Speaking of his experience as a judge of the South African Constitutional Court, Sir Kentridge said:

‘This diversity [of the court] illuminated our conferences especially when competing interests, individual, governmental and social, had to be weighed. I have no doubt that this diversity gave the court as a whole a maturity of judgment it would not otherwise have had. Yet no-one, black, white, male or female was representing any constituency’ (at 61).

Professor Kate Malleson states that: ‘The need for judges to be independent and impartial means that we should not talk about a representative judiciary in the same way we might the legislature and the executive.
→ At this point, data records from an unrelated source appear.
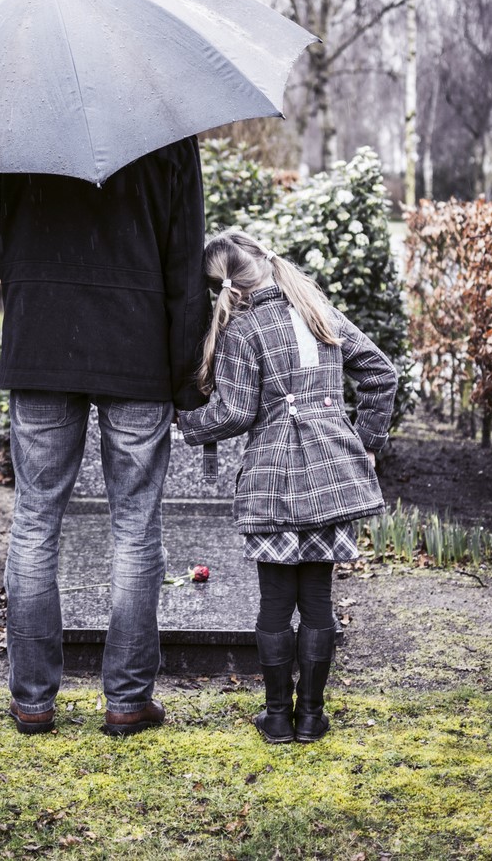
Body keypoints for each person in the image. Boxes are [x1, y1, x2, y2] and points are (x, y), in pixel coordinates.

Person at [0, 137, 209, 737]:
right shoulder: (167, 131)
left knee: (35, 519)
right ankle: (126, 700)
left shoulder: (21, 126)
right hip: (137, 350)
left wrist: (39, 273)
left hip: (41, 344)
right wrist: (185, 381)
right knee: (136, 525)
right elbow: (184, 264)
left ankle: (33, 702)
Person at [178, 229, 397, 744]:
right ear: (265, 263)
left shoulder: (243, 328)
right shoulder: (318, 310)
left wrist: (186, 423)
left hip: (273, 479)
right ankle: (312, 717)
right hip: (330, 475)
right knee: (317, 596)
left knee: (276, 602)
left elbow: (233, 412)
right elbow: (381, 373)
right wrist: (364, 442)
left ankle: (277, 716)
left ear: (223, 289)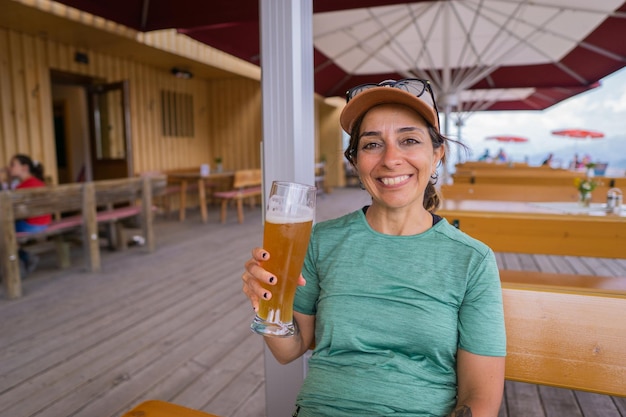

Judges are not there to represent the interests of any particular group but to ensure that the law is applied fairly and equally to all’ (K Malleson ‘The New Judiciary: Rethinking the Merit Principle in Judicial Selection’ vol 33 no 1 (2006) Journal of  Law and Society 126).

What demographic representivity cannot mean is that one should resort to the racial classifications used under apartheid, namely black, coloured, Indian and white. That would lead to the absurdity that each such group should be represented proportionately.

I agree with the University of Cape Town’s Democratic Governance and Rights Unit, when it states that:

‘While it is difficult to resist the conclusion that the section has been unhelpfully drafted, it is similarly difficult to see both as a matter of interpretation and given our colonial and apartheid history why we should not strive for a Bench that is composed primarily of judges of African descent. That being said, we must strongly resist any interpretation that frustrates non-racialism and perpetuates apartheid’s offensive racial practices’ (S Cowen ‘Judicial Selection in South Africa’ (2010) www.dgru.uct.ac.za, accessed 14-11-2013).

The transformation of the judiciary depends on each candidate applying for appointment being carefully considered against the wider definitions of ‘appropriately qualified’ and ‘fit and proper’ suggested above. If a black candidate does not meet these criteria then whether he or she contributes towards the racial and gender composition of the Bench is irrelevant. The converse holds true: If a white candidate meets the criteria in all respects that candidate should not be excluded on account solely of his or her colour and gender. A narrow approach to the criteria in s 174(1) and a narrow and formalistic approach to the requirement of race and gender representivity in s 174(2) could have the effect of excluding white progressives and appointing black conservatives on the Bench.

As regards the question whether representivity in the judiciary translates to more socially-just practices, the answer has to be ‘not likely’, unless those appointed on such a ticket meet the requirements of the criteria as defined above and demonstrate a commitment to true transformation.

I submit that the JSC can do much more to ensure that candidates are questioned more intensely on broader considerations of transformation. With respect, there have been a few unfortunate appointments of both white and black candidates, which suggest that the process has not been sufficiently rigorous and all-embracing. The proper functioning and structuring of the JSC would enable the Bench to meet the imperatives of independence, of being subject only to the Constitution and the law and of applying the law impartially and without fear, favour or prejudice, as is required by s 165(2) of the Constitution.